Figure 1.

iPSCs from Control Subjects and MS Patients Efficiently Differentiate into Mature Astrocytes

Astrocytes were derived from seven donors (three healthy controls [HCs] and four MS). Two hiPSC lines were derived for each study subject except for HC1 (one hiPSC line).

(A) Timeline representing the different steps of hiPSC differentiation into mature astrocytes.

(B) Representative immunofluorescence staining images of hiPSC-derived astrocytes expressing GLAST (red), S100β (blue), and GFAP (green) obtained from healthy control HC2. Scale bar, 100 μm. Pictures were acquired with a Zeiss LSM 880 confocal microscope.

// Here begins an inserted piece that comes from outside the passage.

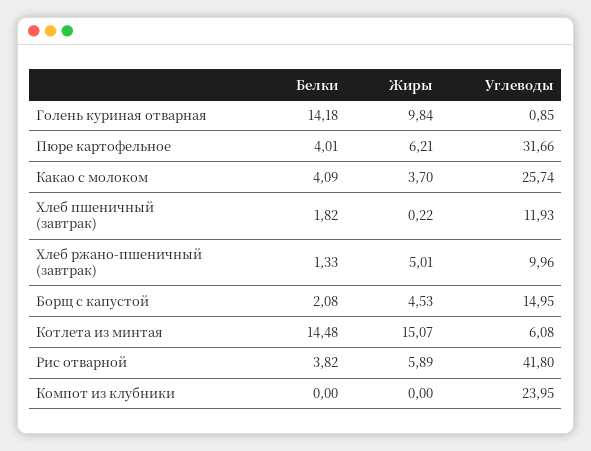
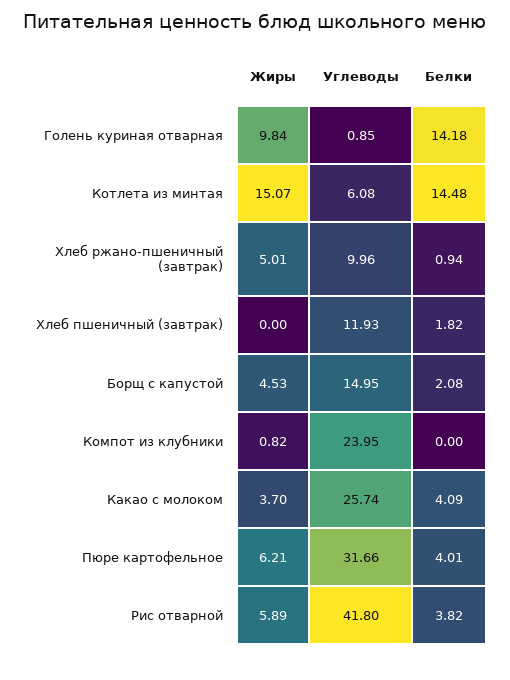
Жиры, Хлеб пшеничный (завтрак): 0.22 -> 0
Белки, Хлеб ржано-пшеничный (завтрак): 1.33 -> 0.94
Жиры, Компот из клубники: 0 -> 0.82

(C) Expression of the markers GLAST, S100β, and GFAP in hiPSC-derived astrocytes and primary astrocytes as assessed by flow cytometry. Bars represent the global mean ± SEM. Wilcoxon test was performed to assess statistical significance (^∗p < 0.05). Each experiment was performed in duplicate and each dot represents the mean results of one or two experiments performed on a given cell line.

(D) Gene expression of 35 markers from hiPSC-derived astrocytes, primary astrocytes, hiPSCs, hiPSC-derived GPCs, and hiPSC-derived neurons measured by high-throughput qRT-PCR on the Biomark (Fluidigm). The 35 markers are listed on the x axis, and cell type and donors on the y axis. Results are expressed as the Z score of the –ΔC_T (C_T of gene of interest – C_T of GAPDH).

(E) Principal-component analysis including all the 35 markers measured by high-throughput qRT-PCR on the Biomark (Fluidigm).

(F) Venn diagram of the genes highly expressed (LogCPM > 5) by resting human primary astrocytes and hiPSC-derived astrocytes based on RNA sequencing data.

NSCs, neural stem cells; AGPCs, astrocyte-committed GPCs; SB, SB431542; FGF2, fibroblast growth factor 2; EGF, epithelium growth factor; LIF, leukemia inhibitory factor; CNTF, ciliary neurotrophic factor; HC, healthy control; MS, MS patient; pA, primary astrocytes.